Classifier-Free Guidance: Conditional Generation Without Classifiers¶

Overview¶

Classifier-free guidance is a technique for conditional generation in diffusion models that: - Enables high-quality conditional sampling (e.g., text-to-image, class-conditional) - Does not require a separate classifier network - Uses a single model trained for both conditional and unconditional generation - Provides a guidance scale to control the trade-off between diversity and fidelity

This technique has become the standard approach for conditional diffusion models, powering systems like Stable Diffusion, DALL-E 2, and Imagen.

The Problem: Conditional Generation¶

Goal¶

Generate samples from \(p(x|c)\) where: - \(x\) is the data (e.g., image) - \(c\) is the condition (e.g., text prompt, class label, image features)

Naive Approach Doesn't Work¶

Simply training \(s_\theta(x_t, t, c) \approx \nabla_x \log p_t(x|c)\) and sampling doesn't give high-quality results because: - The model learns to average over all modes of \(p(x|c)\) - Generated samples are generic and lack detail - No control over how strongly to follow the condition

Example: For prompt "a red car", the model might generate a blurry, generic car that's somewhat reddish.

Prior Art: Classifier Guidance¶

The Classifier Guidance Approach (Dhariwal & Nichol, 2021)¶

Idea: Use Bayes' rule to incorporate a classifier into the score:

\[ \nabla_x \log p_t(x|c) = \nabla_x \log p_t(x) + \nabla_x \log p_t(c|x) \]

Implementation: 1. Train an unconditional diffusion model: \(s_\theta(x_t, t) \approx \nabla_x \log p_t(x)\) 2. Train a separate time-dependent classifier: \(p_\phi(c|x_t, t)\) 3. At sampling, use the guided score:

\[ \tilde{s}(x_t, t, c) = s_\theta(x_t, t) + w \cdot \nabla_{x_t} \log p_\phi(c|x_t, t) \]

where \(w\) is the guidance scale.

With guidance scale \(w > 1\):

\[ \tilde{s}(x_t, t, c) = s_\theta(x_t, t) + w \cdot \nabla_{x_t} \log p_\phi(c|x_t, t) = \nabla_x \log p_t(x) + w \cdot \nabla_x \log p_t(c|x) \]

This can be rewritten as sampling from:

\[ p_t(x|c)^w \cdot p_t(x)^{1-w} \propto p_t(c|x)^w \cdot p_t(x) \]

Effect: Amplifies the classifier gradient, making samples more strongly conditioned but less diverse.

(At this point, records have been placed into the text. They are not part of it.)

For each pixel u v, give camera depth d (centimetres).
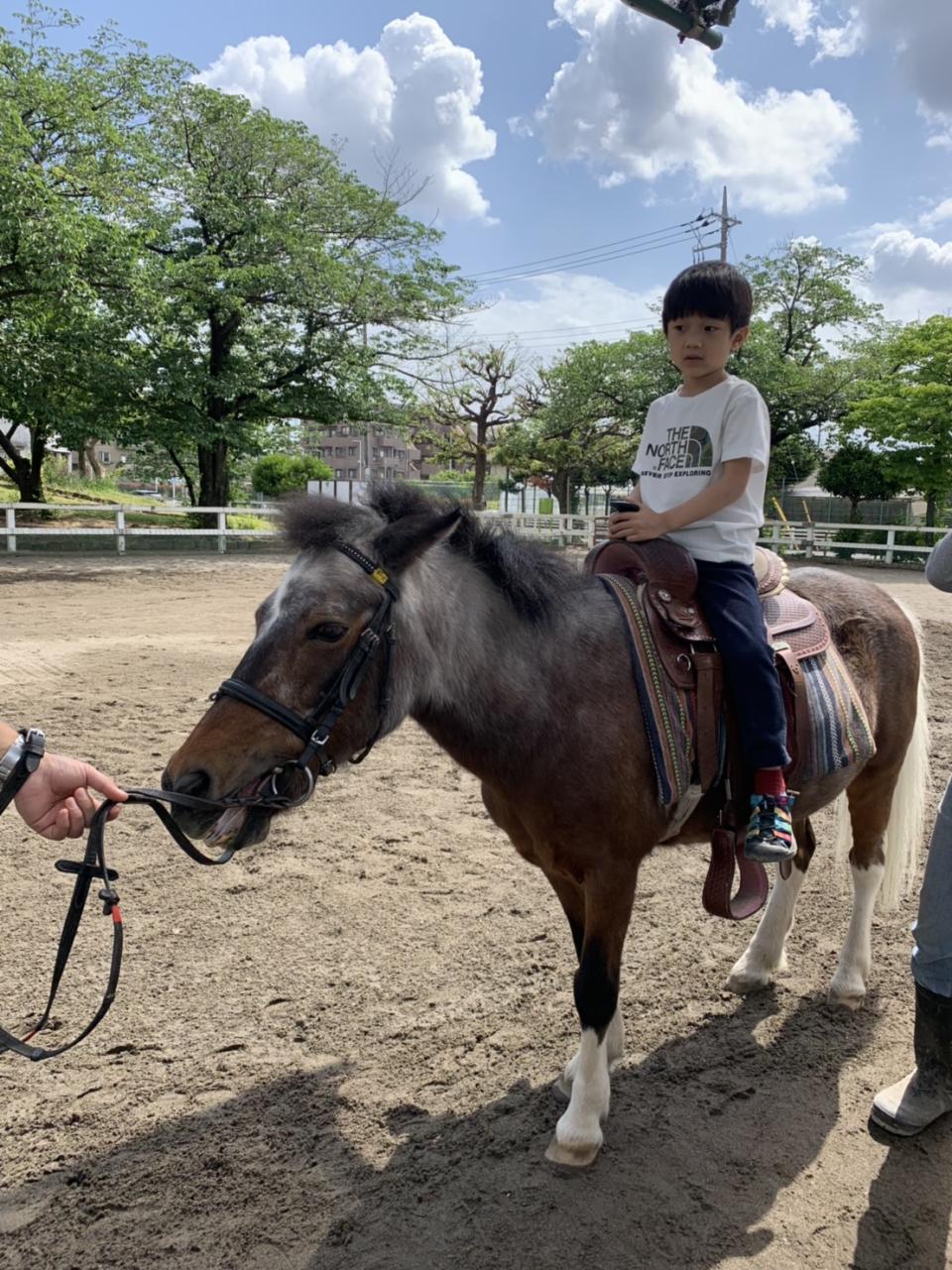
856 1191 225
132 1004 304
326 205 2142
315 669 196
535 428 3400
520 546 236
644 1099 259
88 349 1680
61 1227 210
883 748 306
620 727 226
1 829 450
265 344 2217
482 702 224
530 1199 220
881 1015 306
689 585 240
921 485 2264
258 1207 216
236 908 374
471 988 317
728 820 248
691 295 250
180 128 2003
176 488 5475
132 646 884
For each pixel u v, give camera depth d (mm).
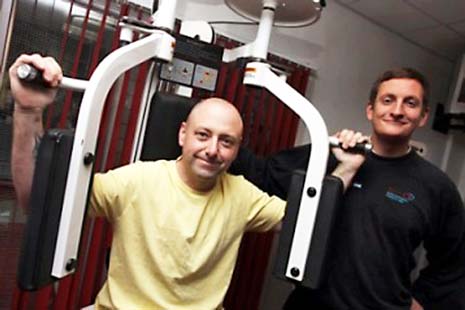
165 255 1088
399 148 1389
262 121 2305
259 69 1192
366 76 2838
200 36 1377
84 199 865
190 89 1525
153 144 1336
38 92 856
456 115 3127
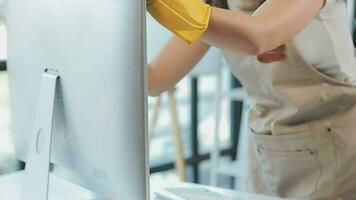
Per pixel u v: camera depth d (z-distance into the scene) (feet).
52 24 3.17
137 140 2.66
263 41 2.89
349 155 4.02
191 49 4.25
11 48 3.73
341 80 4.08
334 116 4.09
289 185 4.28
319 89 4.03
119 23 2.62
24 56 3.54
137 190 2.74
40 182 3.30
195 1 2.72
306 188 4.17
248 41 2.85
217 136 9.60
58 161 3.44
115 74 2.68
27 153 3.64
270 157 4.32
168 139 10.17
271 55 3.95
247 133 4.69
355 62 4.23
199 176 11.02
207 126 11.10
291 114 4.10
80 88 2.98
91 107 2.91
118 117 2.72
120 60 2.64
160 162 10.20
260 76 4.20
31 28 3.40
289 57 3.93
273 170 4.32
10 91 3.89
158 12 2.68
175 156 9.55
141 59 2.56
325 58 3.97
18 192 4.18
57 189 4.11
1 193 4.17
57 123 3.27
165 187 4.31
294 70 4.01
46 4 3.23
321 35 3.87
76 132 3.12
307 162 4.12
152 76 4.10
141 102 2.61
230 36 2.83
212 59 8.41
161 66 4.19
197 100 10.83
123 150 2.75
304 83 4.07
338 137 4.04
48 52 3.24
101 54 2.76
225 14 2.81
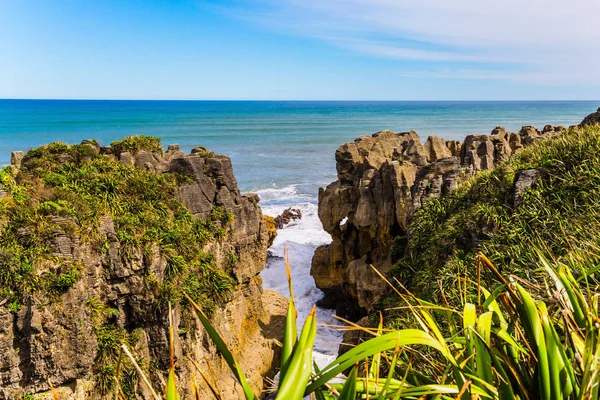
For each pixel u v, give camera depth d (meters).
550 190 12.44
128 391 11.70
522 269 9.03
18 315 10.48
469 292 9.06
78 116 178.50
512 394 2.83
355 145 24.84
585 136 13.29
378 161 23.80
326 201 25.06
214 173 16.98
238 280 16.64
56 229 11.30
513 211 12.95
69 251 11.39
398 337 2.64
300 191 53.41
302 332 2.50
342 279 24.39
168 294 12.66
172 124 148.00
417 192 19.62
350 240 24.64
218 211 16.58
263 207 45.19
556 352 2.78
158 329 12.67
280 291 27.36
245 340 16.95
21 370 10.60
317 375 2.69
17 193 12.15
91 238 12.06
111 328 12.27
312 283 28.12
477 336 2.98
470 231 14.01
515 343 3.14
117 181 14.23
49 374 10.82
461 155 24.14
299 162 74.25
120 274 12.41
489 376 2.95
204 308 13.88
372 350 2.57
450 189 19.09
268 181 59.09
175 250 13.95
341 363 2.57
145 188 14.80
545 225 11.34
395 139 26.41
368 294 21.84
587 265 5.37
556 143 14.14
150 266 12.80
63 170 14.16
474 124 151.25
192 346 13.50
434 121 168.62
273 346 17.61
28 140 100.12
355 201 24.09
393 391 3.01
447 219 16.02
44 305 10.70
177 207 15.27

Problems with Classifier Guidance¶

Need to train a separate classifier on noisy images \(x_t\) at all timesteps
Classifier can be adversarially fooled: Model may generate images that fool the classifier rather than truly match the condition
Inefficient: Two networks instead of one
Limited to differentiable conditions: Can't easily use discrete or structured conditions

Classifier-Free Guidance: The Elegant Solution¶

Core Idea (Ho & Salimans, 2021)¶

Train a single model that learns both: - Conditional score: \(\nabla_x \log p_t(x|c)\) - Unconditional score: \(\nabla_x \log p_t(x)\)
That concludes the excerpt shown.